Overview
Model Overview
microsoft/phi-1_5 is a compact, 1.3 billion parameter Transformer model developed by Microsoft. It builds upon the training data of its predecessor, phi-1, by incorporating additional NLP synthetic texts. This model achieves near state-of-the-art performance on benchmarks for common sense, language understanding, and logical reasoning within the sub-10 billion parameter category.
Key Characteristics
- Research-Oriented: Released as an open-source model to facilitate research into critical AI safety challenges, such as toxicity reduction, bias understanding, and controllability.

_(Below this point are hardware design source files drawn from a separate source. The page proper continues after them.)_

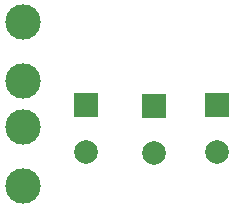
<source format=gbr>
G04 #@! TF.GenerationSoftware,KiCad,Pcbnew,(5.0.1)-3*
G04 #@! TF.CreationDate,2019-03-05T12:35:37-07:00*
G04 #@! TF.ProjectId,BatteryPowerLevel,42617474657279506F7765724C657665,rev?*
G04 #@! TF.SameCoordinates,Original*
G04 #@! TF.FileFunction,Copper,L2,Bot,Signal*
G04 #@! TF.FilePolarity,Positive*
%FSLAX46Y46*%
G04 Gerber Fmt 4.6, Leading zero omitted, Abs format (unit mm)*
G04 Created by KiCad (PCBNEW (5.0.1)-3) date 2019-03-05 12:35:37 PM*
%MOMM*%
%LPD*%
G01*
G04 APERTURE LIST*
G04 #@! TA.AperFunction,ComponentPad*
%ADD10C,2.000000*%
G04 #@! TD*
G04 #@! TA.AperFunction,ComponentPad*
%ADD11R,2.000000X2.000000*%
G04 #@! TD*
G04 #@! TA.AperFunction,ComponentPad*
%ADD12C,3.000000*%
G04 #@! TD*
G04 APERTURE END LIST*
D10*
G04 #@! TO.P,DA7,1*
G04 #@! TO.N,Net-(DA7-Pad1)*
X139954000Y-99917000D03*
D11*
G04 #@! TO.P,DA7,2*
G04 #@! TO.N,Net-(DA6-Pad2)*
X139954000Y-95917000D03*
G04 #@! TD*
D10*
G04 #@! TO.P,DB7,1*
G04 #@! TO.N,Net-(DB7-Pad1)*
X145669000Y-100044000D03*
D11*
G04 #@! TO.P,DB7,2*
G04 #@! TO.N,Net-(DB6-Pad2)*
X145669000Y-96044000D03*
G04 #@! TD*
G04 #@! TO.P,DC7,2*
G04 #@! TO.N,Net-(DC6-Pad2)*
X151003000Y-95917000D03*
D10*
G04 #@! TO.P,DC7,1*
G04 #@! TO.N,Net-(DC7-Pad1)*
X151003000Y-99917000D03*
G04 #@! TD*
D12*
G04 #@! TO.P,J1,1*
G04 #@! TO.N,Net-(J1-Pad1)*
X134620000Y-97830000D03*
G04 #@! TO.P,J1,2*
G04 #@! TO.N,Net-(J1-Pad2)*
X134620000Y-102830000D03*
G04 #@! TD*
G04 #@! TO.P,SW1,2*
G04 #@! TO.N,Net-(DA1-Pad2)*
X134620000Y-88940000D03*
G04 #@! TO.P,SW1,1*
G04 #@! TO.N,Net-(J1-Pad1)*
X134620000Y-93940000D03*
G04 #@! TD*
M02*

</source>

- Curated Training Data: Excludes generic web-crawl data like Common Crawl to mitigate direct exposure to potentially harmful online content, enhancing safety without relying on RLHF.
- Versatile Generation: Capable of generating poems, drafting emails, creating stories, summarizing texts, and writing Python code.
- Base Model: Not fine-tuned for instruction following or reinforcement learning from human feedback, meaning it may produce irrelevant text following main answers and struggle with complex instructions.
Intended Uses
Phi-1.5 is best suited for prompts formatted as:
- QA Format: Generating answers to questions.
- Chat Format: Participating in multi-turn conversations.
- Code Format: Completing or generating code snippets, particularly in Python.
Users should treat generated text and code as starting points, as the model can produce inaccurate outputs and has limitations regarding language comprehension beyond standard English and potential societal biases.